P. H. Lancales : archives Journal d’un français en exil

BERLIN

Allongé sur le lit, mon regard se porte sur l’affiche du mur d’en face.
J’entends le tramway passer, et je me demande combien de temps encore il continuera dépasser. Quelques jours peut-être.

Si je me penche un peu, j’aperçois la Tour de la Radio. Il y a à peine un mois de cela, il n’y avait rien encore.

L’affiche annonce un concert des Psy Free. Sur un fond mauve et délavé et au travers de pâles volutes de fumées apparaît une femme élancée. Elle semble tenir dans sa main… un musicien.

Mon regard se porte à nouveau au-dehors, et la lune passe derrière la Tour.

Hier encore, j’étais au Club, boire un verre.

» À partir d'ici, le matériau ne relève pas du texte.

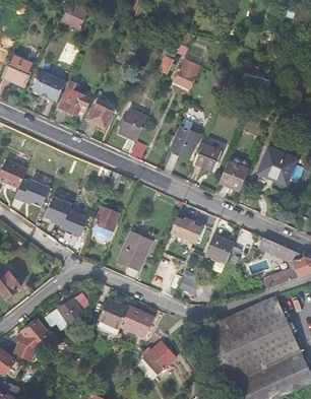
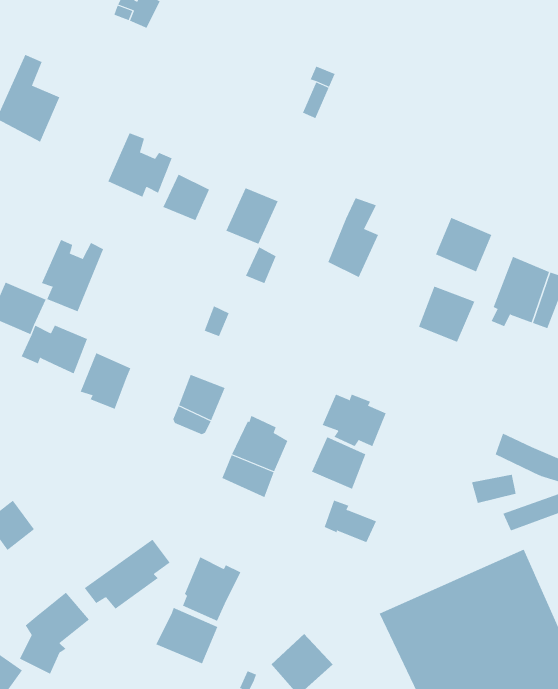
building: [173,59,199,88] -> none
building: [34,70,65,98] -> none
building: none -> [41,239,104,312]
building: [194,142,224,171] -> [435,217,492,272]
building: [62,208,88,235] -> none
building: [205,234,234,261] -> [311,437,366,490]
building: [120,306,152,335] -> [155,607,218,664]

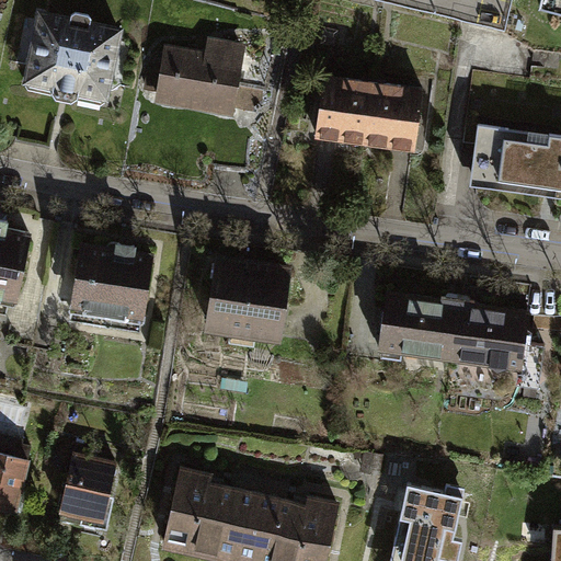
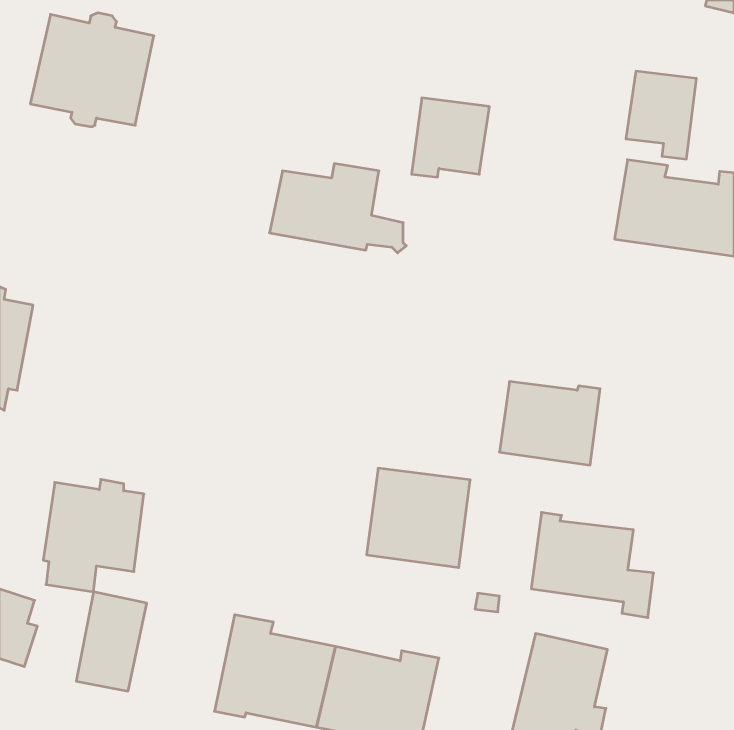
building: [157,47,261,115] -> [269,164,406,253]
building: [365,85,419,152] -> [626,71,696,159]
building: [72,244,149,330] -> [43,479,144,592]
building: [208,261,287,336] -> [367,468,470,568]
building: [449,300,542,380] -> [531,512,654,618]

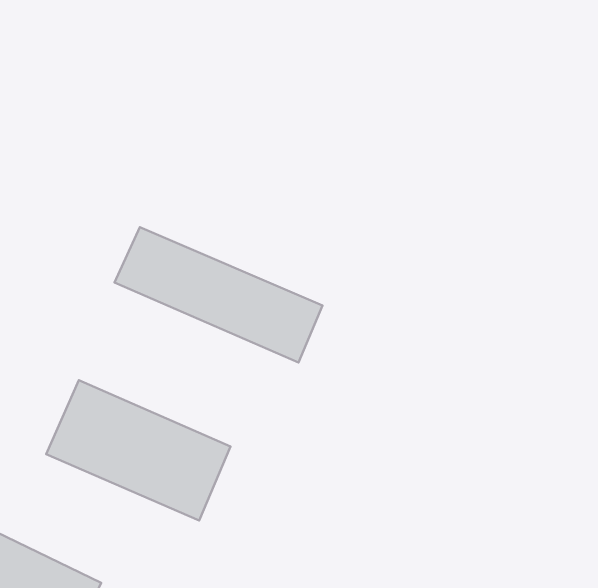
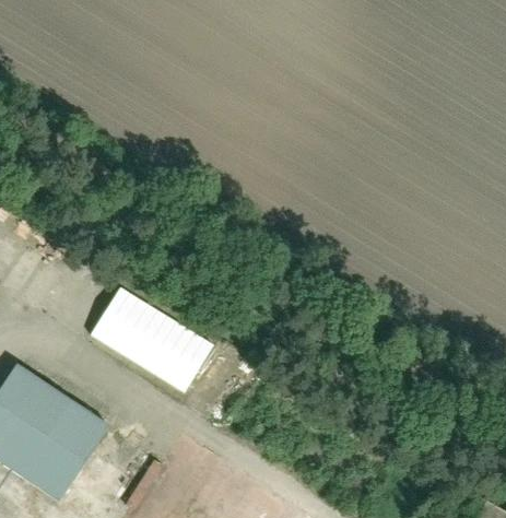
building: [114,227,322,362] -> none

Une femme que je n’avais jamais remarquée se tenait là.
De profil, fumant avec élégance, chacun de ses gestes étaient calmes et mesurés.
Je continuais de l’observer, quand elle tourna lentement la tête vers moi. Nos yeux se sont croisés. Sans un mot, j’allumai une cigarette et allai m’asseoir auprès d’elle.
Elle me dit s’appeler Maria, et j’eus l’impression qu’elle m’attendait.

Sur Alexanderplatz, elle me prit le bras et se serra encore un peu plus, prétextant le froid.
Elle venait d’inventer l’arme ancestrale.
Arrivés en haut de l’escalier qui menait à son appartement, elle retira ses chaussures, puis, avec grâce, me guida vers sa chambre.
Sans allumer aucune lumière et avec beaucoup de douceur, je l’aimais.

Je la retrouvai plus tard dans la cuisine, ouvrant une bouteille d’alcool.
Nous mangeâmes un oeuf dur, un morceau de fromage, et bûmes un verre de vin pétillant, que je ne reconnus pas.

De nouveau dans sa chambre, et avec de la lumière cette fois, je l’aimais encore plus.
Tout d’abord, j’eus peur de la brusquer. Mais à l’expression de ses yeux, je saisis que pour la première fois, elle s’ouvrait au plaisir.

Dehors, la lune avait laissé la place aux étoiles.